- Relator(a)
- Ministro Humberto Martins
- Órgão julgador
- Segunda Turma
- Data do julgamento
- 04/06/2013
- Data de publicação
- 10/06/2013
STJ – Acórdão, Rel. Ministro Humberto Martins, Segunda Turma, j. 04/06/2013, p. 10/06/2013
PROCESSUAL CIVIL. ADMINISTRATIVO. FILHA MAIOR. PENSÃO ESPECIAL DE EX-COMBATENTE. MARINHA MERCANTE. VIAGENS A ZONAS DE ATAQUES SUBMARINOS. LEGISLAÇÃO VIGENTE AO TEMPO DO ÓBITO DO INSTITUIDOR. LEI N. 4.242/1963. REQUISITOS. AFASTAMENTO DA LEI N. 5.315/1967. DIVERGÊNCIA JURISPRUDENCIAL NÃO COMPROVADA. 1. É firme a jurisprudência no sentido de que o direito à pensão de ex-combatente deve ser regido pela lei vigente à época de seu falecimento.
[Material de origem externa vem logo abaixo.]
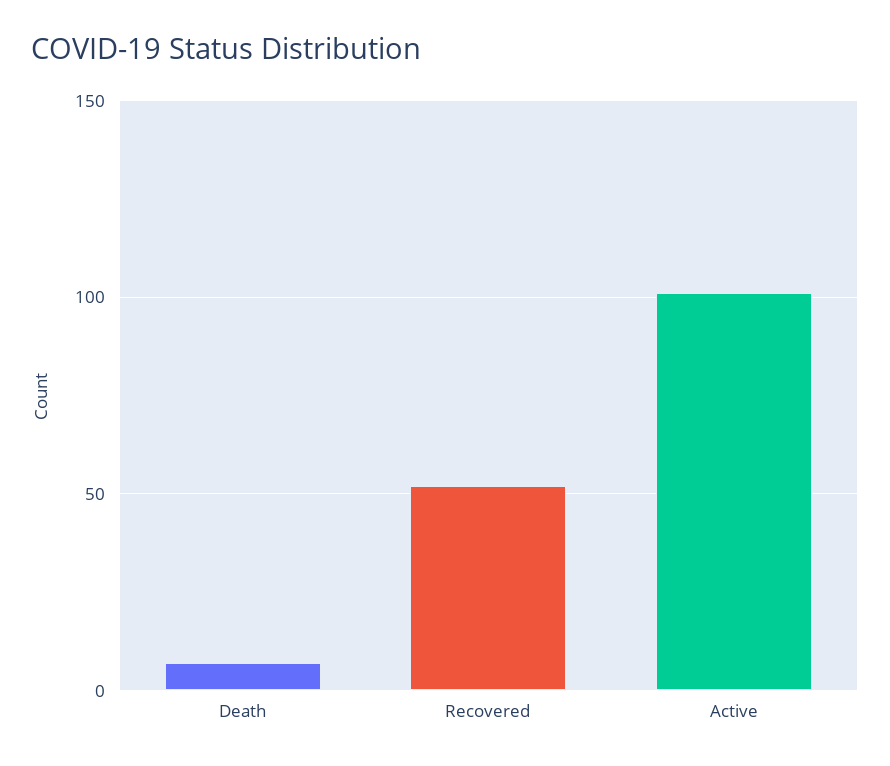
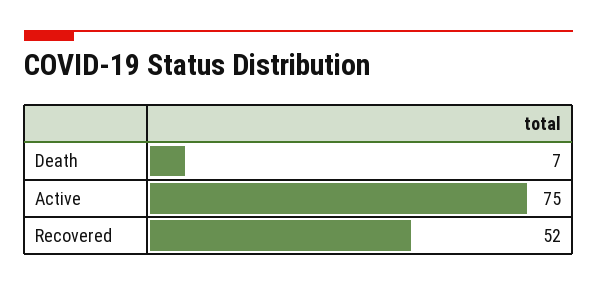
  {
    "Death": 7,
    "Recovered": 52,
-   "Active": 100
+   "Active": 75
  }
Precedentes. 2. No caso concreto, o pai da recorrente faleceu na vigência das Leis ns. 3.765/1960 e 4.242/1963. Assim, não é possível aplicar o conceito ampliado de ex-combatente previsto na Lei n. 5.315/1967 que apenas tinha aplicação para os benefícios instituídos pela Constituição da República de 1967, e não previu qualquer tipo de pensão especial. 3. A jurisprudência do STJ reconhece como ex-combatentes os marinheiros da marinha mercante que realizaram duas ou mais viagens em zonas de ataques submarinos durante a segunda guerra mundial, independentemente da natureza ou tamanho da embarcação, apenas para efeito das pensões especiais previstas nas Leis ns. 6.592/1978, 7.424/1985, ADCT/1988 e Lei n. 8.059/1990, que são posteriores à Lei n. 5.315/1967, ou expressamente previram esta possibilidade. 4. Se o pai da recorrente, ao tempo de seu óbito, não faria jus à pensão especial de ex-combatente prevista no art. 30 da Lei. 4.242/1963, por conseguinte, sua filha não tem direito ao referido benefício. 5. Além do mais, para fazer jus à pensão especial de ex-combatente, tanto este, como seus dependentes, devem comprovar o preenchimento do requisitos específicos do art. 30 da Lei n. 4.242/1963, tais como a incapacidade de prover os próprios meios de subsistência e a não percepção de alguma importância dos cofres públicos, o que não ocorreu no caso dos autos. Recurso especial parcialmente conhecido e, nesta parte, improvido. (REsp n. 1.371.183/RN, relator Ministro Humberto Martins, Segunda Turma, julgado em 4/6/2013, DJe de 10/6/2013.)